Layout element annotations
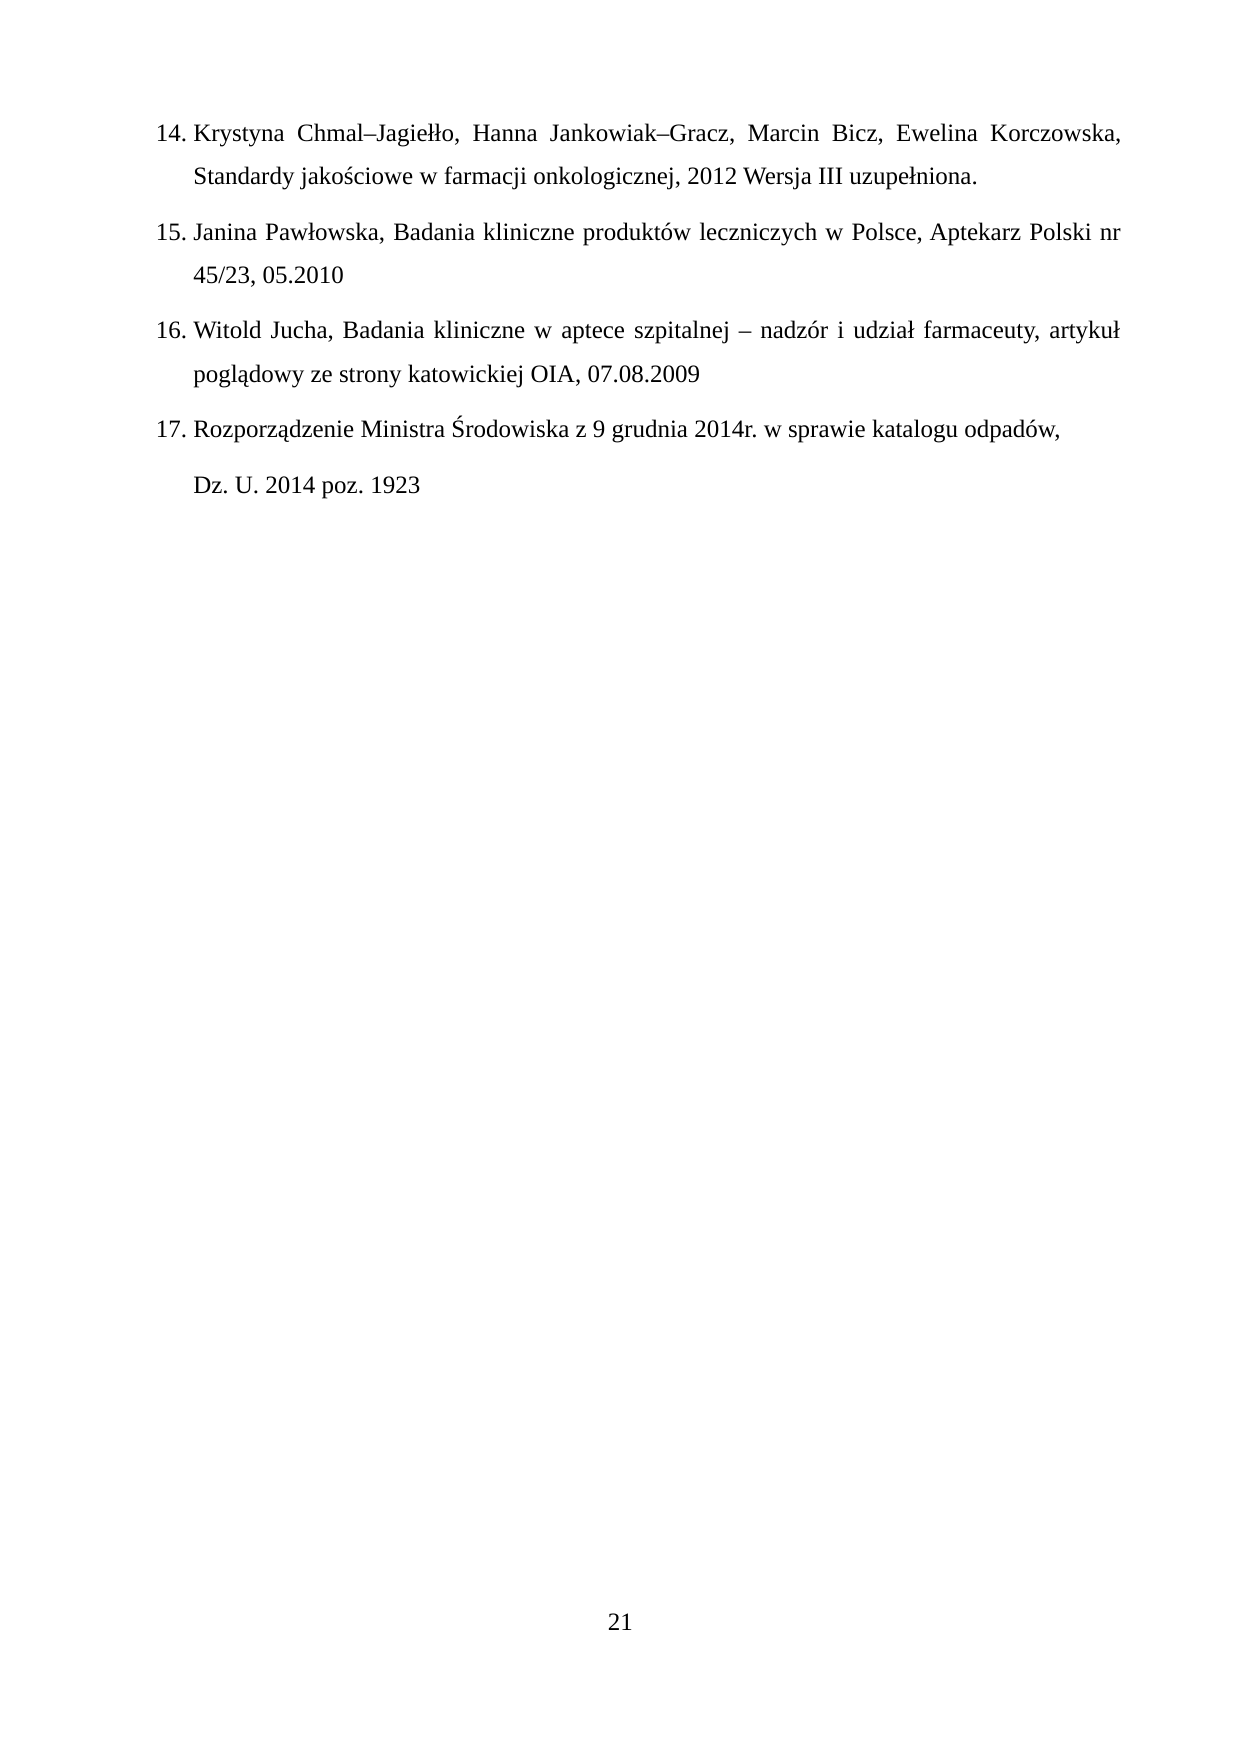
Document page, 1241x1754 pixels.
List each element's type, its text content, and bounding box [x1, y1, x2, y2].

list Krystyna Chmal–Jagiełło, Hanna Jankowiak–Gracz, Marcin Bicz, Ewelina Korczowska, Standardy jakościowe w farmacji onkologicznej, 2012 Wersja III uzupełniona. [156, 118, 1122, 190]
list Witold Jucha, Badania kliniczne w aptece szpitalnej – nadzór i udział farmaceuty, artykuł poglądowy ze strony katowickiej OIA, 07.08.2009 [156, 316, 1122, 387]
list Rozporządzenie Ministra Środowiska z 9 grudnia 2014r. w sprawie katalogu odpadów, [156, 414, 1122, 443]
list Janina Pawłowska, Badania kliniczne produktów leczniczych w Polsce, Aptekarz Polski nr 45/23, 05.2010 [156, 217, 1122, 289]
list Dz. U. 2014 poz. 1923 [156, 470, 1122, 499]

---

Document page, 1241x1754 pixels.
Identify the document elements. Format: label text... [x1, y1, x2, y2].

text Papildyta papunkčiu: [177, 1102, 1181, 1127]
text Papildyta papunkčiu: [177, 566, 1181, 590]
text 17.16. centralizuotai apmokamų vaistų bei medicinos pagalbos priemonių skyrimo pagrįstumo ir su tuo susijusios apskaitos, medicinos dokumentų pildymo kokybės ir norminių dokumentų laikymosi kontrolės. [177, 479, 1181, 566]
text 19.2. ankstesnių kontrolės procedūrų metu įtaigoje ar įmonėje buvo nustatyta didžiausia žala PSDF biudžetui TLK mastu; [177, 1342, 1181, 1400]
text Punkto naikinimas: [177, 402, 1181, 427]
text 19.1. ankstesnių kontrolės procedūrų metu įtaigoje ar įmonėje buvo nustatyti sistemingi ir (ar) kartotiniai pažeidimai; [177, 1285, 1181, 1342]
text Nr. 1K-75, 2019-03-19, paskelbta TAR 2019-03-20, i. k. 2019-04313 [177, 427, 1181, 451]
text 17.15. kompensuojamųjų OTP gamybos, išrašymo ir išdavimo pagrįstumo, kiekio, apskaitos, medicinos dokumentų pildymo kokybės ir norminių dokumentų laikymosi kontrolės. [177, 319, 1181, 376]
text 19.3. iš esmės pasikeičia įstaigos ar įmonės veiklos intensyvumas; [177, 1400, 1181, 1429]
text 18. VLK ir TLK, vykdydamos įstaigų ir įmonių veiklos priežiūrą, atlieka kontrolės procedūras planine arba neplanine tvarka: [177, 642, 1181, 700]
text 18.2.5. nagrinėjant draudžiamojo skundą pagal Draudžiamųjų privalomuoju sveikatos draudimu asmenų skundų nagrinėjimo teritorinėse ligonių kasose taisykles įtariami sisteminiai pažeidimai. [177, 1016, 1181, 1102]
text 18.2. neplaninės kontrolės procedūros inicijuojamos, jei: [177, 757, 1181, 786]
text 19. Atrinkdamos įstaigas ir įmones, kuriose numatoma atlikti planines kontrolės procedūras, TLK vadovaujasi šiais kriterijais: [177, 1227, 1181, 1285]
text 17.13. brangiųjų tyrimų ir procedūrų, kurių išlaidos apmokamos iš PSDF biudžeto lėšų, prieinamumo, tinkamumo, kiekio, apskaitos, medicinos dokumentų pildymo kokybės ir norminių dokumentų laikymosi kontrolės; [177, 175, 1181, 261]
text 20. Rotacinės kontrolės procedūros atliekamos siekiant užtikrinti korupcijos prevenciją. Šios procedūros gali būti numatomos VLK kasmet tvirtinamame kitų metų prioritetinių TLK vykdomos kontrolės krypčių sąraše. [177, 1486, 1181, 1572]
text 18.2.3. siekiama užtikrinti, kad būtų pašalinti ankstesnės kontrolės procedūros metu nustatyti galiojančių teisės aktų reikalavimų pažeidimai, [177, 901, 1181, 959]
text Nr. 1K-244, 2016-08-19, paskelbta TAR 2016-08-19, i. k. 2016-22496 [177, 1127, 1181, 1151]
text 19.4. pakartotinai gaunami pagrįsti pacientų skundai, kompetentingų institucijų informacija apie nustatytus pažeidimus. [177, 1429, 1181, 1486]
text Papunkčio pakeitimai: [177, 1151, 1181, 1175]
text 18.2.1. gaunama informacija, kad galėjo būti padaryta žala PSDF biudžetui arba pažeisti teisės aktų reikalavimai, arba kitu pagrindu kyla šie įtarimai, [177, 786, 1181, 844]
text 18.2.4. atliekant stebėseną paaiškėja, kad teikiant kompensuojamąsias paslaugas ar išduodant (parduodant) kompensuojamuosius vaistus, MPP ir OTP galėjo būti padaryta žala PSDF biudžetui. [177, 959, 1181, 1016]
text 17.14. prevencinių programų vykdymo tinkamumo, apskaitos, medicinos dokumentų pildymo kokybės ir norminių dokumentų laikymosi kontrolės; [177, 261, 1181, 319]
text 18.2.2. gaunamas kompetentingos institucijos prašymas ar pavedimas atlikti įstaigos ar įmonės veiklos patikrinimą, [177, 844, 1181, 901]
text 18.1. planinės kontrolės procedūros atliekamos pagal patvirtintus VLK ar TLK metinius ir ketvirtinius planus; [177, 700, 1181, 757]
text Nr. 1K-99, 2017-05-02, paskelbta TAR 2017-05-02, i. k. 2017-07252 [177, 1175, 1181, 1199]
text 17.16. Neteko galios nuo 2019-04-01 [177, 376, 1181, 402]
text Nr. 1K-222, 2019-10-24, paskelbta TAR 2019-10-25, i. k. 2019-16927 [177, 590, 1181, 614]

EXERCISE AIM: Select every line of the records above that contains the word "papunkčiu", and copy each one in full.

ANSWER BELOW:
text Papildyta papunkčiu: [177, 1102, 1181, 1127]
text Papildyta papunkčiu: [177, 566, 1181, 590]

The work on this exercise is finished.